Thursday, January 20, 2011

To Restart Requires Faith...

Yesterday, we looked at a decision that a woman named Rahab had to make to exercise and demonstrate faith. Rahabe had to decide to place her confident trust in the fact that two spies from the Jewish people, who were God’s representatives, would keep their promise to her, in spite of the label that she wore and the life that she had lived.

But not only did Rahab have to decide to exercise confident trust that these men would keep their word to spare her and her family’s life; the spies also had a decision to make, as the story continues in Joshua 2:15:
Then she let them down by a rope through the window, for her house was on the city wall, so that she was living on the wall. She said to them, "Go to the hill country, so that the pursuers will not happen upon you, and hide yourselves there for three days until the pursuers return. Then afterward you may go on your way."
Rahab advises the spies to go the opposite direction of the Jordan River to the hill country that was approximately one mile west of the city. This hill country was filled with caves that were well suited for hiding. So the spies had a decision to make. The spies had to decide whether or not they were going to place their confident trust in Rahab.

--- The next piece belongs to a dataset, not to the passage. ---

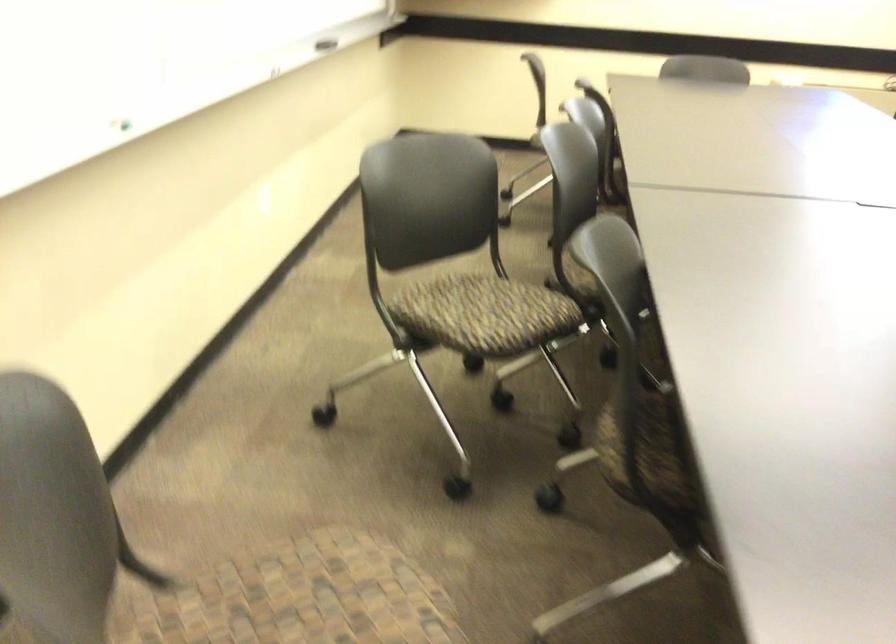
Where is `chair sitting surface`? The image size is (896, 644). chair sitting surface is located at coordinates (479, 305).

So place yourself in the spies’ shoes. Would you have responded the same way? Would you place your confident trust in Rahab? Would you place your lives in the hands of a prostitute? A prostitute who was part of a wicked culture that was the enemy that God has commanded you to destroy? A prostitute who made her living manipulating men to go to bed with her for money? Are you going to take her advice on how to escape from the soldier’s of Jericho? I mean should could just as easily turn around and tell them exactly where they were going to hide for three days. We see the spies’ decision in the verses that follow:
The men said to her, "We shall be free from this oath to you which you have made us swear, unless, when we come into the land, you tie this cord of scarlet thread in the window through which you let us down, and gather to yourself into the house your father and your mother and your brothers and all your father's household. "It shall come about that anyone who goes out of the doors of your house into the street, his blood shall be on his own head, and we shall be free; but anyone who is with you in the house, his blood shall be on our head if a hand is laid on him. "But if you tell this business of ours, then we shall be free from the oath which you have made us swear." She said, "According to your words, so be it." So she sent them away, and they departed; and she tied the scarlet cord in the window.
You see, both Rahab and the two spies faced the same dilemma, but from different perspectives. For Rahab, she recognized that she needed to restart her life that had been running off the rails. But to restart her life, she needed to place her faith in two spies to keep their word. For the two spies, they recognized that to complete their mission to obtain information so that they Jewish people could restart their lives, they would need to place their faith in a prostitute to keep her word.

In both cases, to restart required the same timeless principle. And that timeless principle is that to restart requires faith. Rahab had to place her faith in the character and word of two spies that represented God. The spies had to place their faith in the evidence God’s activity in a life that was being drawn to God and transformed by God. And in the same way today, we see that to restart requires faith. Just like Rahab and the two spies, to restart, we must place our faith; we must place our confident trust in the right object.

Restarting requires that we place our confident trust in the nature and character of God. And restarting requires that we place our confident trust in His timeless word that is found in the Bible. We see the results of the spies faith revealed for us as the story concludes:
They departed and came to the hill country, and remained there for three days until the pursuers returned. Now the pursuers had sought them all along the road, but had not found them. Then the two men returned and came down from the hill country and crossed over and came to Joshua the son of Nun, and they related to him all that had happened to them. They said to Joshua, "Surely the LORD has given all the land into our hands; moreover, all the inhabitants of the land have melted away before us."
The spies responded to Rahab by faithfully following her advice. The spies traveled in the opposite direction of the Jordan and stayed three days hidden in the hills. And the spies’ faith was rewarded by a safe return to the Jewish people across the Jordan. And the spies were able to deliver two incredibly important pieces of information.

First, the spies were able to express their faith in God’s promise to give the Jewish people the Promised Land as a result of the evidence of God’s activity in the life of a prostitute who did what seemed to be the unthinkable. Second, they were able to express that the residents of Jericho were already defeated; their moral was at rock bottom as a result of God’s activity in the lives of the Jewish people.

Because the timeless reality is that to restart requires faith. To restart requires placing our confident trust in the nature and character of God and the truth of His word.

So where do you need to exercise faith when it comes to restarting your life? And where are you placing your faith? What or who is the object that you place your confident trust in?